§ EXTRACT TO READ:
<<<<
D-War (2007)

dragon_wars

D-War
Dir. Shim Hyung-Rae
Premiered August 1, 2007

I…I don’t even know what to say.

Going in, all I knew was that D-War was a Korean film, financed in Korea and directed by a Korean but filmed in Los Angeles and with an American cast that featured Craig Robinson, castmember of The Office and one-scene wonder of the previously-reviewed Knocked Up. And that it was terrible.

But I wasn’t expecting it to be this kind of terrible.

Every five hundred years, there is a battle between good and evil dragons known in Korean as imoogis. With battle soon to come, an ancient Korean shaman-warrior is reincarnated as Los Angeles antique dealer Jack (Robert Forster), who imparts this knowledge on his maybe-protégé Ethan Kendrick (Jason Behr), as well as a mission to find the Yuh Yi Joo, a girl who can turn an imoogi into a godlike Celestial Dragon on her twentieth birthday. And that her name is Sarah and is born with a dragon tattoo.

Kendrick, a cable news journalist who always reports live with his shirt open, resembling a 1970s lothario, begins looking for Sarah when dragon’s scales begin appearing in Los Angeles. In a sudden leap of plot, Sarah (Amanda Brooks) is taken into a mental institution when the evil dragon Buraki begins popping up around town, looking to consume Sarah so he can destroy the world. Luckily (?), Kendrick finds her first, and they end up in a battle, and there’s a supernatural army working for Buraki led by this guy who looks kinda like Henry Rollins…I don’t know.
>>>>
§ ACTIVITY LIST:
1) Answer these questions from the D-War review:
(a) Who directed the film?
(b) What can the Yuh Yi Joo turn an imoogi into on her twentieth birthday?
(c) What is Ethan Kendrick's job?
2) Carry on the D-War review from its final sentence.
The data has nothing to do with any of this.

(Saved entries)
<<<<
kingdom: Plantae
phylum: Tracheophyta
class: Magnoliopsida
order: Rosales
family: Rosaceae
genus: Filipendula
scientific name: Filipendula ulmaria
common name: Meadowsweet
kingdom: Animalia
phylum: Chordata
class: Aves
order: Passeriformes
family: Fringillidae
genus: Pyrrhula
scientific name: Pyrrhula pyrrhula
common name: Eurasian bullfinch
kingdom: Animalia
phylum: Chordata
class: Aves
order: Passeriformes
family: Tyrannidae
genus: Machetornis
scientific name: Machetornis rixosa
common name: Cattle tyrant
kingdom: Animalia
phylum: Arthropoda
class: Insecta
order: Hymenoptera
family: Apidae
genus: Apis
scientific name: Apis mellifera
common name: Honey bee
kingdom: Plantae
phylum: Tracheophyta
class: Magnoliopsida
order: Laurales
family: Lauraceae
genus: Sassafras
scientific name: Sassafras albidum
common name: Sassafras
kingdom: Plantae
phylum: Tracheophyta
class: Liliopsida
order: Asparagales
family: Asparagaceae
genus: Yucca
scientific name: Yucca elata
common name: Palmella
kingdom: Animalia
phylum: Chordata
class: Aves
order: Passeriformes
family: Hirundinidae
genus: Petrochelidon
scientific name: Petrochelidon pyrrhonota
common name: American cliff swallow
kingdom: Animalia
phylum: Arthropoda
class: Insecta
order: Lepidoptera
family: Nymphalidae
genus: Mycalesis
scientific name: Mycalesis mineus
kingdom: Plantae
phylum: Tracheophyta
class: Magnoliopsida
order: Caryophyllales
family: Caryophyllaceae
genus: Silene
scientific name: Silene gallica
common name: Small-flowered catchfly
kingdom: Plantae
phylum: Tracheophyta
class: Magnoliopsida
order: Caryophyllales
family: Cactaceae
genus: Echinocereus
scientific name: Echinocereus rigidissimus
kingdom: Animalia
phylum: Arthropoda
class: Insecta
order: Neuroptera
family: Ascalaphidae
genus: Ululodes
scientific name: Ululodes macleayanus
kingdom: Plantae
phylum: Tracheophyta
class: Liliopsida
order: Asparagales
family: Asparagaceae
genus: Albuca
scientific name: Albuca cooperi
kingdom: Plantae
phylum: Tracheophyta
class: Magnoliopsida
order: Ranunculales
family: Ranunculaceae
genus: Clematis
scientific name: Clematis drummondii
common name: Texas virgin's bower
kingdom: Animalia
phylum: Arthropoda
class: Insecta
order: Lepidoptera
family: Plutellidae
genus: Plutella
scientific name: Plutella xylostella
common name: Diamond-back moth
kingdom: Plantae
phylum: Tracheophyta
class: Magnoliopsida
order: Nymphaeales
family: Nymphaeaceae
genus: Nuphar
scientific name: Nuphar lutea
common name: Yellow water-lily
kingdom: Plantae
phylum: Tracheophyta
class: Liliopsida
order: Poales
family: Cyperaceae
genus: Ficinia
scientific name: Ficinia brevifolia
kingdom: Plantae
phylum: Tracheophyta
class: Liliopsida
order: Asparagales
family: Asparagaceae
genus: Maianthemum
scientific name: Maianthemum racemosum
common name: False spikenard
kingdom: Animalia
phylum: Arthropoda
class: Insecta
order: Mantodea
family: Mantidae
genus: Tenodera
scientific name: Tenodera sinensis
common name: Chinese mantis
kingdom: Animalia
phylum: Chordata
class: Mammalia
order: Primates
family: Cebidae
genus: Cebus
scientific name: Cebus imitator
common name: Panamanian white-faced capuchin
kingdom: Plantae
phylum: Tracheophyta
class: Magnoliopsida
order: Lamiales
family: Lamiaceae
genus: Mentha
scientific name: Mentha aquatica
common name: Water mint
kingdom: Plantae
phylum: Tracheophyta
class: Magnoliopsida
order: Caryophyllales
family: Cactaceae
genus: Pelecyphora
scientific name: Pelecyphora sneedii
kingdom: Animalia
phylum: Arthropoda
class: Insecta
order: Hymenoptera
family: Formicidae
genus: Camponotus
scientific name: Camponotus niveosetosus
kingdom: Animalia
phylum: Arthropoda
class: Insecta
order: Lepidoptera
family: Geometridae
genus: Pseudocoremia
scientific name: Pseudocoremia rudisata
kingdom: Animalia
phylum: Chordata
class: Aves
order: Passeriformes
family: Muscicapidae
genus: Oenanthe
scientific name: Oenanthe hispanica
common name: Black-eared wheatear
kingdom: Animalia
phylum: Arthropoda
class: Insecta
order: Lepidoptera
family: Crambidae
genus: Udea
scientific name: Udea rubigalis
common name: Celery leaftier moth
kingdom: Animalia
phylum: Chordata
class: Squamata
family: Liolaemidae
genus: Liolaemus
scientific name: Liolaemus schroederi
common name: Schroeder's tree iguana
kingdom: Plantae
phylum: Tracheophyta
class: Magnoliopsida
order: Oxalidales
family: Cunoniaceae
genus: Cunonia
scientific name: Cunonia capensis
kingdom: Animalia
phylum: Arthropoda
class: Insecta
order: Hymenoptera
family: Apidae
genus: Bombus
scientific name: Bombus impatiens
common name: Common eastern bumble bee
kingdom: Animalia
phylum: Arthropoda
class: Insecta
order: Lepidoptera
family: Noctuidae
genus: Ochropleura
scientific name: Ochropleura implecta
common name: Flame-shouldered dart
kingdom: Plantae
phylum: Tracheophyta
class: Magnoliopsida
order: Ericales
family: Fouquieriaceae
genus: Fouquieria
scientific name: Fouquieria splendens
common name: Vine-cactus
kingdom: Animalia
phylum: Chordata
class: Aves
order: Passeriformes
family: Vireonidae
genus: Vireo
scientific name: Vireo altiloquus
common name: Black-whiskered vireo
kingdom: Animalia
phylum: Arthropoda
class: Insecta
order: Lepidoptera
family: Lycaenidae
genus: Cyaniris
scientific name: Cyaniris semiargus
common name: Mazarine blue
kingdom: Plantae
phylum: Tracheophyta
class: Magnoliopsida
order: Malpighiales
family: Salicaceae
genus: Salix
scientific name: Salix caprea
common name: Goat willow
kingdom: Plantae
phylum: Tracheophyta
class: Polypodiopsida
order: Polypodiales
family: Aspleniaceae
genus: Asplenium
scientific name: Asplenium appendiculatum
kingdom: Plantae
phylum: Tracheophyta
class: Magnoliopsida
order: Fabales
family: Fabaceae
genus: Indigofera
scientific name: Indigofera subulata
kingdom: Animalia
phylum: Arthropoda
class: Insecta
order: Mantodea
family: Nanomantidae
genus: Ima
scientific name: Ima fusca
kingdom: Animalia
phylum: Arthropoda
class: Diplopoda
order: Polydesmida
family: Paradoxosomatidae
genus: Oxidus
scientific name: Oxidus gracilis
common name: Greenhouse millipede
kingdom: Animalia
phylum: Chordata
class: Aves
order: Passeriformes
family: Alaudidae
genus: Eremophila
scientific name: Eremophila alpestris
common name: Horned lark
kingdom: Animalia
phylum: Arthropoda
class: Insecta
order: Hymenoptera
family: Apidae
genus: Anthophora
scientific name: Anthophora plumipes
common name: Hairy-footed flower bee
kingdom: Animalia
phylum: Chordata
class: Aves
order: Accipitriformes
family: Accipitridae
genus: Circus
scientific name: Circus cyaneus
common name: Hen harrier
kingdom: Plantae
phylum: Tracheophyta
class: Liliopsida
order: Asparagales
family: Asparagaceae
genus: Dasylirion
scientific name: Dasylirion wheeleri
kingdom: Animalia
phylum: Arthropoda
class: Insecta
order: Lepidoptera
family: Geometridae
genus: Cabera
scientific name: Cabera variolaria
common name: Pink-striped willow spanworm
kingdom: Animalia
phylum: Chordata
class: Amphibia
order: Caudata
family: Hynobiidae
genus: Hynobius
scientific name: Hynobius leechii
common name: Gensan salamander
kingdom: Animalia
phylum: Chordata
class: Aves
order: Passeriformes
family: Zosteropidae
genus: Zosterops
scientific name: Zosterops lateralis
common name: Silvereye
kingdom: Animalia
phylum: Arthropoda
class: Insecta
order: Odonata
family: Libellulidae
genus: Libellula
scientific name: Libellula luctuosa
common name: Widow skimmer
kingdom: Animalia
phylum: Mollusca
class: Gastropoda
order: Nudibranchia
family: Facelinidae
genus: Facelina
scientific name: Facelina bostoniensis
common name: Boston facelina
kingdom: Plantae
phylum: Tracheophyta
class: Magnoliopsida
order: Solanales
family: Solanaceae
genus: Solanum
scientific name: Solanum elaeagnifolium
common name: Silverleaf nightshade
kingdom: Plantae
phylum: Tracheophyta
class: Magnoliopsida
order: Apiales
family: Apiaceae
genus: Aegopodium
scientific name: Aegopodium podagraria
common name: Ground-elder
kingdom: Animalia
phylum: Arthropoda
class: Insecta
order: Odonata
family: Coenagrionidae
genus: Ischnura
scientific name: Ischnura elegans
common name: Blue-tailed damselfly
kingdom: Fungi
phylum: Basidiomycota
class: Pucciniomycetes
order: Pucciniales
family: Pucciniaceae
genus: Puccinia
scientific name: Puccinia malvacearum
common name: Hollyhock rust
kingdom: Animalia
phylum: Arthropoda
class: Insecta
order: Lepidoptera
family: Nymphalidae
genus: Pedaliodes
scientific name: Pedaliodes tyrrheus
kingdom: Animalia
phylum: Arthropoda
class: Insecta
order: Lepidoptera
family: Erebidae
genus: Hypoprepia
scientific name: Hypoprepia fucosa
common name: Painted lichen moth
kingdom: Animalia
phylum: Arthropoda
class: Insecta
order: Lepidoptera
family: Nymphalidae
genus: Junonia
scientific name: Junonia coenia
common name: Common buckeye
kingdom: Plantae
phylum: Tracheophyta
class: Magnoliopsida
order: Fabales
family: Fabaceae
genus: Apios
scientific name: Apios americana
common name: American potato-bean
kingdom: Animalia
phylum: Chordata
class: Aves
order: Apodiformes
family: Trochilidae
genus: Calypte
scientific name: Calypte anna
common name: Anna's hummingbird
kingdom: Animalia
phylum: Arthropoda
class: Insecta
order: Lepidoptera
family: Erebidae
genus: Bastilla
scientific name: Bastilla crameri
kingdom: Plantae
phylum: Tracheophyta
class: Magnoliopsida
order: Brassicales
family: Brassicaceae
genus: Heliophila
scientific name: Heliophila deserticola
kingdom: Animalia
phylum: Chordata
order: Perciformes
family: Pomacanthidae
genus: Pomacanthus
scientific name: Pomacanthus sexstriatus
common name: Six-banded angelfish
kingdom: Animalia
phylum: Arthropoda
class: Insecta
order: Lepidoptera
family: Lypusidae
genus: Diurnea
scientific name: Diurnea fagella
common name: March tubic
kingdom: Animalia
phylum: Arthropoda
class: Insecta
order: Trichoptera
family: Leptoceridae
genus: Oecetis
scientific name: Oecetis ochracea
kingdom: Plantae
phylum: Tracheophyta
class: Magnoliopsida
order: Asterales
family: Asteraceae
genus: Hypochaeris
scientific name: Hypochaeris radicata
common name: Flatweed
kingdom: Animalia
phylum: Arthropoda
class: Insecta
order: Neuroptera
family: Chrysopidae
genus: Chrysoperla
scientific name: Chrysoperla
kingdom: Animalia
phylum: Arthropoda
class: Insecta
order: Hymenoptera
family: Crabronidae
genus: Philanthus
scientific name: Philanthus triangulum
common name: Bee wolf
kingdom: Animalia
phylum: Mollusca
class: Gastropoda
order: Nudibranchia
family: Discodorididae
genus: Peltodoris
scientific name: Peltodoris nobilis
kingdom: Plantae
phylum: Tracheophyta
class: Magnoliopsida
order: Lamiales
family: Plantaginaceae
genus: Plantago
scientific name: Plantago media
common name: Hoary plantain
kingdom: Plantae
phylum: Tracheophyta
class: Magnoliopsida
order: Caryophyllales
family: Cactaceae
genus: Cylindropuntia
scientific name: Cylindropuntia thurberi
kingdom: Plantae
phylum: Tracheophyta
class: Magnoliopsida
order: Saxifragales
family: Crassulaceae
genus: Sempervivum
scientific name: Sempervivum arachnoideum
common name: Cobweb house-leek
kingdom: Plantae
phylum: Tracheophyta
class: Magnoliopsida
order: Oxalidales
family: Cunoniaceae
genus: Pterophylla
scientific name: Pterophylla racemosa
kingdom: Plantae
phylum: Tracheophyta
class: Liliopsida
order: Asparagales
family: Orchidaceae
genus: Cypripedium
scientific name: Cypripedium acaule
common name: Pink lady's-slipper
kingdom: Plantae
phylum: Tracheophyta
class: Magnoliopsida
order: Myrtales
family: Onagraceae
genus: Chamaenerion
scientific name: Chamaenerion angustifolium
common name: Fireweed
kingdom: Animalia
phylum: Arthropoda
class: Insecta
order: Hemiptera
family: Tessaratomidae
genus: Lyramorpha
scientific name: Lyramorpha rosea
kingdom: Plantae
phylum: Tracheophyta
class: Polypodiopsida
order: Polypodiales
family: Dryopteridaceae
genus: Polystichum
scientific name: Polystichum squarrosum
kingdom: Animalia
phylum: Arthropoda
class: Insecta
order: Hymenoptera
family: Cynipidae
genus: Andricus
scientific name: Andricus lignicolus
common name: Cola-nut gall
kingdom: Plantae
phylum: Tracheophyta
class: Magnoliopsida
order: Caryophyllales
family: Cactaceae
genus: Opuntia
>>>>
§ RESULTS:
1)
(a) Shim Hyung-Rae
(b) A godlike Celestial Dragon
(c) He is a cable news journalist.

2)
D-War, advertised and labeled as Dragon Wars, but not officially called that, is impossible to follow from the first minute and never stops. This is odd, considering that 70% of the film’s dialogue is exposition. Then again, every single line of exposition could and should be followed up with “how do you know that?” Everyone in the movie knows everything, without explanation. They know what to do in every situation, and are totally capable as the plot demands. Kendrick seems to understand Korean with native proficiency, Sarah makes medieval Korean charms to protect herself (it’s ambiguous if she knows what they are, but Goddammit, she made them). Jack can teleport and shapeshift for no reason, and Kendrick’s fellow journalist Bruce (Craig Robinson) can somehow search an online database for women with dragon tattoos.

Honestly, there is so much wrong with the film that trying to point them all out is fruitless. If CinemaSins did a video on it, it would have to be at least twice as long as the actual movie. The special effects are about on par with Sharknado. The actors all speak in muttered monotone, and can barely be understood thanks to poor sound mixing. The fight scenes are more incomprehensible than the climax of Alex Cross.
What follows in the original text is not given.